We previously studied a 16-amino acid-residue fragment of the C-terminal beta-hairpin of the B3 domain (residues 46-61), [IG(46-61)] of the immunoglobulin binding protein G from Streptoccocus, and found that hydrophobic interactions and the turn region play an important role in stabilizing the structure. Based on these results, we carried out systematic structural studies of peptides derived from the sequence of IG (46-61) by systematically shortening the peptide by one residue at a time from both the C- and the N-terminus. To determine the structure and stability of two resulting 12- and 14-amino acid-residue peptides, IG(48-59) and IG(47-60), respectively, we carried out circular dichroism, NMR, and calorimetric studies of these peptides in pure water. Our results show that IG(48-59) possesses organized three-dimensional structure stabilized by hydrophobic interactions (Tyr50-Phe57 and Trp48-Val59) at T = 283 and 305 K. At T = 313 K, the structure breaks down because of increased chain entropy, but the turn region is preserved in the same position observed for the structure of the whole protein. The breakdown of structure occurs near the melting temperature of this peptide (T(m) = 310 K) measured by differential scanning calorimetry (DSC). The melting temperature of IG(47-60) determined by DSC is T(m) = 330 K and its structure is similar to that of the native beta-hairpin at all (lower) temperatures examined (283-313 K). Both of these truncated sequences are conserved in all known amino acid sequences of the B domains of the immunoglobulin binding protein G from bacteria. Thus, this study contributes to an understanding of the mechanism of folding of this whole family of proteins, and provides information about the mechanism of formation and stabilization of a beta-hairpin structural element.

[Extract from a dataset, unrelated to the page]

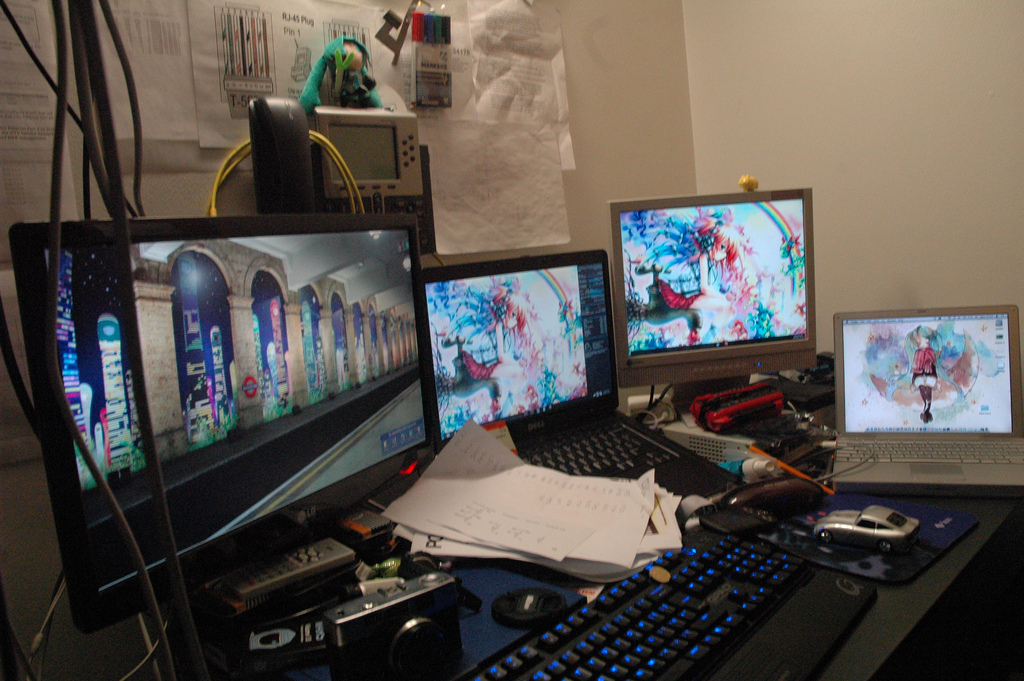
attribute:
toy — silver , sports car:
[813, 502, 926, 552]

Mechanism of formation of the C-terminal beta-hairpin of the B3 domain of the immunoglobulin binding protein G from Streptococcus. II. Interplay of local backbone conformational dynamics and long-range hydrophobic interactions in hairpin formation.

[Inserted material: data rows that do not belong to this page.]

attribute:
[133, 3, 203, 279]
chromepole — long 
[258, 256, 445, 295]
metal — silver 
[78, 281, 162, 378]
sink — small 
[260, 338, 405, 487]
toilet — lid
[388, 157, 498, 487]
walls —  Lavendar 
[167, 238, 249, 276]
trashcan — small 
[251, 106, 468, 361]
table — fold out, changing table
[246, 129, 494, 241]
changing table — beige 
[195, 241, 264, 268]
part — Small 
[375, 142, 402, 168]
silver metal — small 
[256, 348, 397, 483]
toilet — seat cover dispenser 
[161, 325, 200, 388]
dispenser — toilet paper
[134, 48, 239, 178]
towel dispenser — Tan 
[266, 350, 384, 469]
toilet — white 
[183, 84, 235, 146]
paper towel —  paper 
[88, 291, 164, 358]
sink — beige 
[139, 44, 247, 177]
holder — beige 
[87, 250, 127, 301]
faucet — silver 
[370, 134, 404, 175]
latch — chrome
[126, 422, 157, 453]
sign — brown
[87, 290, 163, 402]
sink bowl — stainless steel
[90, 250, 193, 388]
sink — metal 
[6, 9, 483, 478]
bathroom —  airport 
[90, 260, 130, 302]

Two peptides, corresponding to the turn region of the C-terminal beta-hairpin of the B3 domain of the immunoglobulin binding protein G from Streptococcus, consisting of residues 51-56 [IG(51-56)] and 50-57 [IG(50-57)], respectively, were studied by circular dichroism and NMR spectroscopy at various temperatures and by differential scanning calorimetry. Our results show that the part of the sequence corresponding to the beta-turn in the native structure (DDATKT) of the B3 domain forms bent conformations similar to those observed in the native protein. The formation of a turn is observed for both peptides in a broad range of temperatures (T = 283-323 K), which confirms the conclusion drawn from our previous studies of longer sequences from the C-terminal beta-hairpin of the B3 domain of the immunoglobulin binding protein G (16, 14, and 12 residues), that the DDATKT sequence forms a nucleation site for formation of the beta-hairpin structure of peptides corresponding to the C-terminal part of all the B domains of the immunoglobulin binding protein G. We also show and discuss the role of long-range hydrophobic interactions as well as local conformational properties of polypeptide chains in the mechanism of formation of the beta-hairpin structure.